Records supplied:

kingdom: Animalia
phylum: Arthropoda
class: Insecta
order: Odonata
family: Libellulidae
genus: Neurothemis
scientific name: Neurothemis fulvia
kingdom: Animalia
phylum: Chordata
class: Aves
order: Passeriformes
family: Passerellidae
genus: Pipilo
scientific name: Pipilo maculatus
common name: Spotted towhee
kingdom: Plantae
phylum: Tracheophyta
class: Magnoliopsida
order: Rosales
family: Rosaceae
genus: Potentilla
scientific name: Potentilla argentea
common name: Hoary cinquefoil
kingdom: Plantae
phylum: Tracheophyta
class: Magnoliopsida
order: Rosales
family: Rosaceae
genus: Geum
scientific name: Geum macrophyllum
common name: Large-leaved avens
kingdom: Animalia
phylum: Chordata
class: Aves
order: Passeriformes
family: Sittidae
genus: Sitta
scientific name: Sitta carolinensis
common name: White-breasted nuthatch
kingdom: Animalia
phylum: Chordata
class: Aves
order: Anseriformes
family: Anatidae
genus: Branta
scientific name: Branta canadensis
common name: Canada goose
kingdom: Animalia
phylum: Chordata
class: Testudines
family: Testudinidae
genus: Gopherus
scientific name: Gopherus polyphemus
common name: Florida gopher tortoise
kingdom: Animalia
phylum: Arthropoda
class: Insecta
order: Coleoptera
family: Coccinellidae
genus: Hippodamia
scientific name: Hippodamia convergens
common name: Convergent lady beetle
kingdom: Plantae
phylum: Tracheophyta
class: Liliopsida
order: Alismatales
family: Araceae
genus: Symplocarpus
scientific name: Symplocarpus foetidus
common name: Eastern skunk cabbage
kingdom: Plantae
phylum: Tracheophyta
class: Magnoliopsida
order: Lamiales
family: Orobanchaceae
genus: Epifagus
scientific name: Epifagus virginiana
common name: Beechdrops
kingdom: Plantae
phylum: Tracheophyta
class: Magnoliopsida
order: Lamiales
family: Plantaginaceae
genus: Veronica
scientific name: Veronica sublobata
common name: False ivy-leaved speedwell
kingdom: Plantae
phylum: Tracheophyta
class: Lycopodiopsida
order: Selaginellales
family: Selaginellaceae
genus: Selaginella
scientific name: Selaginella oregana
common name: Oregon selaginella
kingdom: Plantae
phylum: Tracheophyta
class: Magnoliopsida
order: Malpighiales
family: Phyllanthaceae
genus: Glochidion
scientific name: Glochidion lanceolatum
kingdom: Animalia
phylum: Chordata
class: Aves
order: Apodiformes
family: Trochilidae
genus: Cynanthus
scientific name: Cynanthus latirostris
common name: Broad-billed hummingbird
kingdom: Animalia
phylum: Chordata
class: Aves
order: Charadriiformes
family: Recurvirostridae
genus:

To do: Write out every row above word for word, keeping each line unchanged and in the same order.

Answer to the exercise:
kingdom: Animalia
phylum: Arthropoda
class: Insecta
order: Odonata
family: Libellulidae
genus: Neurothemis
scientific name: Neurothemis fulvia
kingdom: Animalia
phylum: Chordata
class: Aves
order: Passeriformes
family: Passerellidae
genus: Pipilo
scientific name: Pipilo maculatus
common name: Spotted towhee
kingdom: Plantae
phylum: Tracheophyta
class: Magnoliopsida
order: Rosales
family: Rosaceae
genus: Potentilla
scientific name: Potentilla argentea
common name: Hoary cinquefoil
kingdom: Plantae
phylum: Tracheophyta
class: Magnoliopsida
order: Rosales
family: Rosaceae
genus: Geum
scientific name: Geum macrophyllum
common name: Large-leaved avens
kingdom: Animalia
phylum: Chordata
class: Aves
order: Passeriformes
family: Sittidae
genus: Sitta
scientific name: Sitta carolinensis
common name: White-breasted nuthatch
kingdom: Animalia
phylum: Chordata
class: Aves
order: Anseriformes
family: Anatidae
genus: Branta
scientific name: Branta canadensis
common name: Canada goose
kingdom: Animalia
phylum: Chordata
class: Testudines
family: Testudinidae
genus: Gopherus
scientific name: Gopherus polyphemus
common name: Florida gopher tortoise
kingdom: Animalia
phylum: Arthropoda
class: Insecta
order: Coleoptera
family: Coccinellidae
genus: Hippodamia
scientific name: Hippodamia convergens
common name: Convergent lady beetle
kingdom: Plantae
phylum: Tracheophyta
class: Liliopsida
order: Alismatales
family: Araceae
genus: Symplocarpus
scientific name: Symplocarpus foetidus
common name: Eastern skunk cabbage
kingdom: Plantae
phylum: Tracheophyta
class: Magnoliopsida
order: Lamiales
family: Orobanchaceae
genus: Epifagus
scientific name: Epifagus virginiana
common name: Beechdrops
kingdom: Plantae
phylum: Tracheophyta
class: Magnoliopsida
order: Lamiales
family: Plantaginaceae
genus: Veronica
scientific name: Veronica sublobata
common name: False ivy-leaved speedwell
kingdom: Plantae
phylum: Tracheophyta
class: Lycopodiopsida
order: Selaginellales
family: Selaginellaceae
genus: Selaginella
scientific name: Selaginella oregana
common name: Oregon selaginella
kingdom: Plantae
phylum: Tracheophyta
class: Magnoliopsida
order: Malpighiales
family: Phyllanthaceae
genus: Glochidion
scientific name: Glochidion lanceolatum
kingdom: Animalia
phylum: Chordata
class: Aves
order: Apodiformes
family: Trochilidae
genus: Cynanthus
scientific name: Cynanthus latirostris
common name: Broad-billed hummingbird
kingdom: Animalia
phylum: Chordata
class: Aves
order: Charadriiformes
family: Recurvirostridae
genus:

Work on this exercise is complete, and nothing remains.